WASHINGTON - State officials say the new Medicare drug benefit provides less help to low-income elderly people than some state pharmaceutical assistance programs, and they are searching for ways to make sure state residents are not worse off as a result of the federal law.
More than 1.5 million people receive help with drug costs through local programs in 30 states, according to the National Conference of State Legislatures. The federal law has created great uncertainty in most of those states, posing a challenge for legislators who will soon convene in state capitals.
Four states - New York, New Jersey, Pennsylvania and Illinois - account for more than half the enrollment in state pharmaceutical assistance programs.
State officials face several questions: Should they keep their programs intact, eliminate them or revise them to cover gaps in the Medicare drug benefit? And what are the costs of the different approaches?
These officials, still struggling to understand the federal law, predict that many beneficiaries will be confused as long-standing arrangements are disrupted and replaced with private Medicare plans offering different packages of drug benefits under different sets of rules.
Moreover, state officials say that some low-income people might see their benefits reduced because the private plans are likely to cover fewer drugs than some state programs.
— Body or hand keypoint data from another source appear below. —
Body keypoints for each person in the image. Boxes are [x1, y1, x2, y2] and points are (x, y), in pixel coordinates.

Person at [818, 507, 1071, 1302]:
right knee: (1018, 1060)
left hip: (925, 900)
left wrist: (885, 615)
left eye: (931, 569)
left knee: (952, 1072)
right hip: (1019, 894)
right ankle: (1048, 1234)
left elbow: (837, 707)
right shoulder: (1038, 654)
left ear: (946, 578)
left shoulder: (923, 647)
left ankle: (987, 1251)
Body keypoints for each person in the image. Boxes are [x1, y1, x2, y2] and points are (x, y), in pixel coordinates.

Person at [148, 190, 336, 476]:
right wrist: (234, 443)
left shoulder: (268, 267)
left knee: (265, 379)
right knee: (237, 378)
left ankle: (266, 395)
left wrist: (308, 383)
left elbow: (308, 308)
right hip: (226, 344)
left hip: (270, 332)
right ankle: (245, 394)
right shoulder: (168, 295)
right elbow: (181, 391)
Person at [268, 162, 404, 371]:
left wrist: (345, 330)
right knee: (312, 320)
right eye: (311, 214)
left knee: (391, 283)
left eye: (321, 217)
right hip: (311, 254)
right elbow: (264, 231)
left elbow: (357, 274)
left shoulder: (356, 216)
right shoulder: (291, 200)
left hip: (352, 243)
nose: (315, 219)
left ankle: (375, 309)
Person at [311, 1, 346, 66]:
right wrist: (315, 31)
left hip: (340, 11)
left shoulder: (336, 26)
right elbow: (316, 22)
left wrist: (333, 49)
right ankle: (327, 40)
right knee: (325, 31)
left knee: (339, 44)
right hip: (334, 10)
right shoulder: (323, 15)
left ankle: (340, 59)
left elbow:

The federal law would offer drug benefits to all 40 million Medicare recipients, with extra assistance for about 14 million of those beneficiaries with incomes less than 50 percent above the federal poverty level.
But some state programs offer greater benefits with more liberal eligibility standards. The New York program, Elderly Pharmaceutical Insurance Coverage, or EPIC, is open to people with annual incomes of $35,000 or less and couples with incomes of $50,000 or less - about four times the poverty level.
Some state programs pay for almost any prescription drug and allow beneficiaries to use virtually any pharmacy. By contrast, state officials say, the Medicare benefit will be delivered by private plans that can establish lists of preferred drugs, known as formularies, and can steer patients to selected pharmacies.
Steven J. Rauschenberger, the assistant Republican leader of the Illinois Senate, said Congress had not paid enough attention to the efforts of states, which were years ahead of the U.S. government in responding to the outcry over drug costs.
Thomas M. Snedden, director of the Pennsylvania program, said he welcomed the expansion of Medicare but said he foresaw immense problems coordinating its drug benefit with the popular state program.
"Customers used to getting a prescription drug covered with a co-payment of $6 will now be told that they owe $100 because the drug is not covered by their Medicare plan," Snedden said.
On Nov. 26, just two weeks before President Bush signed the Medicare law, Gov. Edward G. Rendell of Pennsylvania, a Democrat, signed a bipartisan bill expanding the state pharmaceutical program, so enrollment will rise from 234,000 to 340,000.
In Connecticut, Matthew Barrett, a spokesman for the Department of Social Services, said the Medicare drug benefit could save the state millions of dollars. But, he added, coordinating benefits under the two programs will be "a complex endeavor," potentially confusing to beneficiaries.
Richard Kirsch, executive director of Citizen Action of New York, a liberal advocacy organization, said, "It's going to be incredibly difficult to meld Medicare and the state drug programs, and it's going to be almost impossible for many seniors to tell whether the new Medicare program or the state plans are better for them."
Republican members of Congress said the Medicare drug benefit had a significant advantage over state programs. It is envisioned as a permanent, guaranteed benefit, whereas states are free to curtail or abolish their pharmaceutical assistance programs, and some states have temporarily closed enrollment because of budget problems.
Moreover, congressional Republicans say, the local programs offer a patchwork of assistance that varies among states and has many holes.
One of the biggest questions is whether seniors enrolled in Medicare drug plans can turn to state programs for drugs that are not covered by their plan.
"If you are on the green pill but your Medicare plan pays only for the yellow pill, will you be able to turn to EPIC to get the green pill paid for?" asked Richard N. Gottfried, a Democrat who is chairman of the Health Committee in the New York state Assembly. "The private plans would probably see that as diminishing, or cutting into, their bargaining leverage with the drug companies."
Pharmacy benefit managers negotiate large discounts on certain drugs by promising to deliver large numbers of patients who will use those products.